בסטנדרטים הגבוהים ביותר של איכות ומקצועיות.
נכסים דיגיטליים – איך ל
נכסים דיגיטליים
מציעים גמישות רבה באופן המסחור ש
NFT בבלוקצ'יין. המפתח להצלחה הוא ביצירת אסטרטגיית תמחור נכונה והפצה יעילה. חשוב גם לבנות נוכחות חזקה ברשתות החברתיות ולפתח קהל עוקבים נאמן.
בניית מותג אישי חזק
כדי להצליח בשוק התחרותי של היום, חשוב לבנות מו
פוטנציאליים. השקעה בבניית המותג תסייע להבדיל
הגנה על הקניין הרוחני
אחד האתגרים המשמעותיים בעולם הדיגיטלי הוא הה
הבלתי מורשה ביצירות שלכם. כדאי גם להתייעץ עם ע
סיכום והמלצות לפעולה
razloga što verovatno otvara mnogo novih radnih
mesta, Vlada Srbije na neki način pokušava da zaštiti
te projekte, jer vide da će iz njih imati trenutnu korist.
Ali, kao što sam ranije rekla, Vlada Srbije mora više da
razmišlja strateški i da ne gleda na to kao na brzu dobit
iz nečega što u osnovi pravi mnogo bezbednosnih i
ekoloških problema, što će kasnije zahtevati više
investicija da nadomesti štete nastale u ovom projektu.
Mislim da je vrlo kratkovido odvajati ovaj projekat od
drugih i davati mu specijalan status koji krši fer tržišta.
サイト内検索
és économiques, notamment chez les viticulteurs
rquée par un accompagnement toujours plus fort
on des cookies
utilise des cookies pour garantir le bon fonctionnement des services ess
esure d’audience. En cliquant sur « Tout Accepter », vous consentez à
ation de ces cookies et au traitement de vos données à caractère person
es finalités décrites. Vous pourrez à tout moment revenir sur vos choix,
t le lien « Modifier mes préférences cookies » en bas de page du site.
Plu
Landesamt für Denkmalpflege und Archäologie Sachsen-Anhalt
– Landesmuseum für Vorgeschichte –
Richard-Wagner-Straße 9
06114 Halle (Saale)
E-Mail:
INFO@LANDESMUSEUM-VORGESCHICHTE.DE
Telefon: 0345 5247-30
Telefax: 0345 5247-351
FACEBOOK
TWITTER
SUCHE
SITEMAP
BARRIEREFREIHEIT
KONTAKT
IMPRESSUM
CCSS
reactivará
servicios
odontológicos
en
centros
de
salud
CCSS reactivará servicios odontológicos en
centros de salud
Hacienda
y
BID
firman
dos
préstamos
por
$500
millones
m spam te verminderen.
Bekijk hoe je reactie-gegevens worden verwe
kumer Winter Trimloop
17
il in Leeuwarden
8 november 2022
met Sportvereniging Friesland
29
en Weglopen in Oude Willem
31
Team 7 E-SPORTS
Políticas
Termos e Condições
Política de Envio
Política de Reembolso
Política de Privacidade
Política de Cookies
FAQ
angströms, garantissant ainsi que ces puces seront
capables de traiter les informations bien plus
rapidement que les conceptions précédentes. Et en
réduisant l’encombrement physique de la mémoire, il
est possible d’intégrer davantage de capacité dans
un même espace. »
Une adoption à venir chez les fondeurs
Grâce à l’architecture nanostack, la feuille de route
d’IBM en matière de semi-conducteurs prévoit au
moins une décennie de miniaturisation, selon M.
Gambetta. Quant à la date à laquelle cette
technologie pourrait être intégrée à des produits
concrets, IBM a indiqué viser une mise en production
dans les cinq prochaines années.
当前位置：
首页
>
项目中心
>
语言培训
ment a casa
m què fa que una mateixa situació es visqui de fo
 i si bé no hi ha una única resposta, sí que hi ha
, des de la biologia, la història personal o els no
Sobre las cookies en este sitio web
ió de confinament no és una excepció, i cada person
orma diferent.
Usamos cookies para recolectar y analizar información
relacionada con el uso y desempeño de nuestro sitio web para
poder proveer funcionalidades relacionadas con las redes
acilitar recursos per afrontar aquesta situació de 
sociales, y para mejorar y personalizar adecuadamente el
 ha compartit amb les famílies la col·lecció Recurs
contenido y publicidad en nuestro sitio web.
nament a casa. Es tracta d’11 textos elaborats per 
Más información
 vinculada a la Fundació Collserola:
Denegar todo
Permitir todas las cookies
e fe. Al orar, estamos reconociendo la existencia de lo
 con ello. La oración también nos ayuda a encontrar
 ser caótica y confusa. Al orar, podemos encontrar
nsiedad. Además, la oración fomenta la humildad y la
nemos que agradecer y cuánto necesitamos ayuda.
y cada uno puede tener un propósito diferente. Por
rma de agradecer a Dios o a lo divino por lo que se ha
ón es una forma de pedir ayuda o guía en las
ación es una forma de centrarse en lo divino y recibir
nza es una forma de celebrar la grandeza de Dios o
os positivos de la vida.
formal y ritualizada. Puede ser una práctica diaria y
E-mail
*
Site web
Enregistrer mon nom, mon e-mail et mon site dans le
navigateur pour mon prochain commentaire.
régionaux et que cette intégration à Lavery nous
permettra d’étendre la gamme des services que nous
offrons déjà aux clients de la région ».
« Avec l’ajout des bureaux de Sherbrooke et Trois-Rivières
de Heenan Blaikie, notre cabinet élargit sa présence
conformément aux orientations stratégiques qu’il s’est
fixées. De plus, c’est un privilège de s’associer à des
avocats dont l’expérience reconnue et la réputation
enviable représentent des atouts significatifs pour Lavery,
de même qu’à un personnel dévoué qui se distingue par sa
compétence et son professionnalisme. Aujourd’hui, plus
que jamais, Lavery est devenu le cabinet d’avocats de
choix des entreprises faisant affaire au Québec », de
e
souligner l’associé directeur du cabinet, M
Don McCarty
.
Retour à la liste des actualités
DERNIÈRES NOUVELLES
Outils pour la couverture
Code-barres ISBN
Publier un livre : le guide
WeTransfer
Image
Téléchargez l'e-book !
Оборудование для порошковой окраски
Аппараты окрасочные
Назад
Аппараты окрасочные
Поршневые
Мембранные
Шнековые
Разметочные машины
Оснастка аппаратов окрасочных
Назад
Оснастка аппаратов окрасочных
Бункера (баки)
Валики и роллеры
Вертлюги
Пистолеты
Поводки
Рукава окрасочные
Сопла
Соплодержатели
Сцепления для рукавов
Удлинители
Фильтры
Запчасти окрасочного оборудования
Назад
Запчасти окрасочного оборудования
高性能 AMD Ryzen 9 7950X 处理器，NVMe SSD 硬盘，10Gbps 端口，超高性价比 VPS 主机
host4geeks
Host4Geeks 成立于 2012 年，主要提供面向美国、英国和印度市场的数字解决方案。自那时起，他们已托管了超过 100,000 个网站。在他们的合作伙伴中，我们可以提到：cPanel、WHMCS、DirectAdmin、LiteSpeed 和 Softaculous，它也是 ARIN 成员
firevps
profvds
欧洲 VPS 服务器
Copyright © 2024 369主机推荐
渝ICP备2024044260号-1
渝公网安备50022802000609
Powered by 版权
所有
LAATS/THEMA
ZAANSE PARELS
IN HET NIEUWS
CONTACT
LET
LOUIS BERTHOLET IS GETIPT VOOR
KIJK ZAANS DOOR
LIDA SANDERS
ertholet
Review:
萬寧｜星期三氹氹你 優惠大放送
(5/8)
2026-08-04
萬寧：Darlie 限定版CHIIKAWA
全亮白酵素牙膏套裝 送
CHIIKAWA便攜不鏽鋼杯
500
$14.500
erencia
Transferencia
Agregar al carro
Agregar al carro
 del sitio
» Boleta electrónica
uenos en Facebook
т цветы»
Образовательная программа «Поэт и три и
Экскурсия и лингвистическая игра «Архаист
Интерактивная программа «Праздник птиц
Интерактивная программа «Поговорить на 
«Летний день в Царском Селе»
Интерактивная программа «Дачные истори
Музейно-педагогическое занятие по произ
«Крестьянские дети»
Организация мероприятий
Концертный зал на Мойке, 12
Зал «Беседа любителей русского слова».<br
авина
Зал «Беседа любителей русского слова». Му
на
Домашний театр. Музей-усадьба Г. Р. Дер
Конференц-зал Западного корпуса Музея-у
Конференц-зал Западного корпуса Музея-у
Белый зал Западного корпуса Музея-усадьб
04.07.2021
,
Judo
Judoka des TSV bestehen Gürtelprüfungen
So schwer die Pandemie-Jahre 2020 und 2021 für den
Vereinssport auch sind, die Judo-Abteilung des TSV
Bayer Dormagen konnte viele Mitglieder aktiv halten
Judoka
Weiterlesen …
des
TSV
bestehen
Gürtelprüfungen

> **Task objective**:
Return exactly the lines from the one containing "LIDA SANDERS" through the last line of the records above, both included, and nothing else.

> **Answer box**:
LIDA SANDERS
ertholet
Review:
萬寧｜星期三氹氹你 優惠大放送
(5/8)
2026-08-04
萬寧：Darlie 限定版CHIIKAWA
全亮白酵素牙膏套裝 送
CHIIKAWA便攜不鏽鋼杯
500
$14.500
erencia
Transferencia
Agregar al carro
Agregar al carro
 del sitio
» Boleta electrónica
uenos en Facebook
т цветы»
Образовательная программа «Поэт и три и
Экскурсия и лингвистическая игра «Архаист
Интерактивная программа «Праздник птиц
Интерактивная программа «Поговорить на 
«Летний день в Царском Селе»
Интерактивная программа «Дачные истори
Музейно-педагогическое занятие по произ
«Крестьянские дети»
Организация мероприятий
Концертный зал на Мойке, 12
Зал «Беседа любителей русского слова».<br
авина
Зал «Беседа любителей русского слова». Му
на
Домашний театр. Музей-усадьба Г. Р. Дер
Конференц-зал Западного корпуса Музея-у
Конференц-зал Западного корпуса Музея-у
Белый зал Западного корпуса Музея-усадьб
04.07.2021
,
Judo
Judoka des TSV bestehen Gürtelprüfungen
So schwer die Pandemie-Jahre 2020 und 2021 für den
Vereinssport auch sind, die Judo-Abteilung des TSV
Bayer Dormagen konnte viele Mitglieder aktiv halten
Judoka
Weiterlesen …
des
TSV
bestehen
Gürtelprüfungen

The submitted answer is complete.